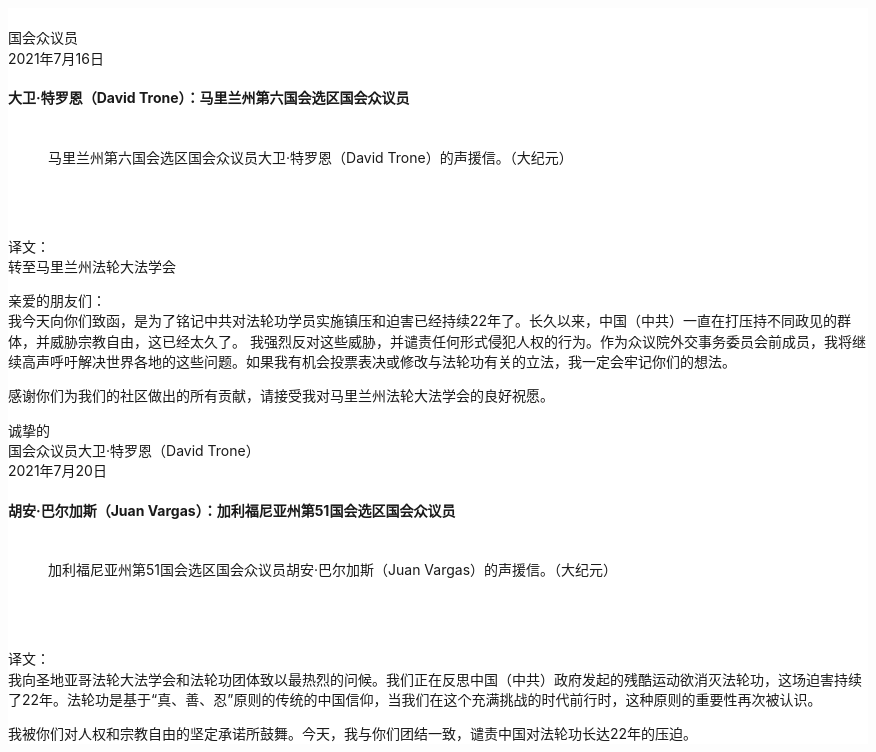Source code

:  <br/>
 国会众议员
 <br/>
 2021年7月16日
</p>
<h4>
 大卫‧特罗恩（David Trone）：马里兰州第六国会选区国会众议员
</h4>
<figure aria-describedby="caption-attachment-13092129" class="wp-caption aligncenter" id="attachment_13092129" style="width: 600px">
 <ok href="https://i.epochtimes.com/assets/uploads/2021/07/id13092129-12-Rep.-David-Trone_D-MD-6th_2019.jpg" target="_blank">
  <img alt="" class="size-large wp-image-13092129" src="https://i.epochtimes.com/assets/uploads/2021/07/id13092129-12-Rep.-David-Trone_D-MD-6th_2019-600x776.jpg"/>
 </ok>
 <br/><figcaption class="wp-caption-text" id="caption-attachment-13092129">
  马里兰州第六国会选区国会众议员大卫‧特罗恩（David Trone）的声援信。（大纪元）
 </figcaption><br/>
</figure><br/>
<p>
 译文：
 <br/>
 转至马里兰州法轮大法学会
</p>
<p>
 亲爱的朋友们：
 <br/>
 我今天向你们致函，是为了铭记中共对法轮功学员实施镇压和迫害已经持续22年了。长久以来，中国（中共）一直在打压持不同政见的群体，并威胁宗教自由，这已经太久了。 我强烈反对这些威胁，并谴责任何形式侵犯人权的行为。作为众议院外交事务委员会前成员，我将继续高声呼吁解决世界各地的这些问题。如果我有机会投票表决或修改与法轮功有关的立法，我一定会牢记你们的想法。
</p>
<p>
 感谢你们为我们的社区做出的所有贡献，请接受我对马里兰州法轮大法学会的良好祝愿。
</p>
<p>
 诚挚的
 <br/>
 国会众议员大卫‧特罗恩（David Trone）
 <br/>
 2021年7月20日
</p>
<h4>
 胡安‧巴尔加斯（Juan Vargas）：加利福尼亚州第51国会选区国会众议员
</h4>
<figure aria-describedby="caption-attachment-13097850" class="wp-caption aligncenter" id="attachment_13097850" style="width: 600px">
 <ok href="https://i.epochtimes.com/assets/uploads/2021/07/id13097850-Rep.Juan_Vargas_D-CA-51st_2019.jpg" target="_blank">
  <img alt="" class="size-large wp-image-13097850" src="https://i.epochtimes.com/assets/uploads/2021/07/id13097850-Rep.Juan_Vargas_D-CA-51st_2019-600x776.jpg"/>
 </ok>
 <br/><figcaption class="wp-caption-text" id="caption-attachment-13097850">
  加利福尼亚州第51国会选区国会众议员胡安·巴尔加斯（Juan Vargas）的声援信。（大纪元）
 </figcaption><br/>
</figure><br/>
<p>
 译文：
 <br/>
 我向圣地亚哥法轮大法学会和法轮功团体致以最热烈的问候。我们正在反思中国（中共）政府发起的残酷运动欲消灭法轮功，这场迫害持续了22年。法轮功是基于“真、善、忍”原则的传统的中国信仰，当我们在这个充满挑战的时代前行时，这种原则的重要性再次被认识。
</p>
<p>
 我被你们对人权和宗教自由的坚定承诺所鼓舞。今天，我与你们团结一致，谴责中国对法轮功长达22年的压迫。
</p>
<p>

==================================================

- _Task_
Copy out every line above that contains the string "figure". Case counts.

- _Reply to the exercise_
<figure aria-describedby="caption-attachment-13092129" class="wp-caption aligncenter" id="attachment_13092129" style="width: 600px">
</figure><br/>
<figure aria-describedby="caption-attachment-13097850" class="wp-caption aligncenter" id="attachment_13097850" style="width: 600px">
</figure><br/>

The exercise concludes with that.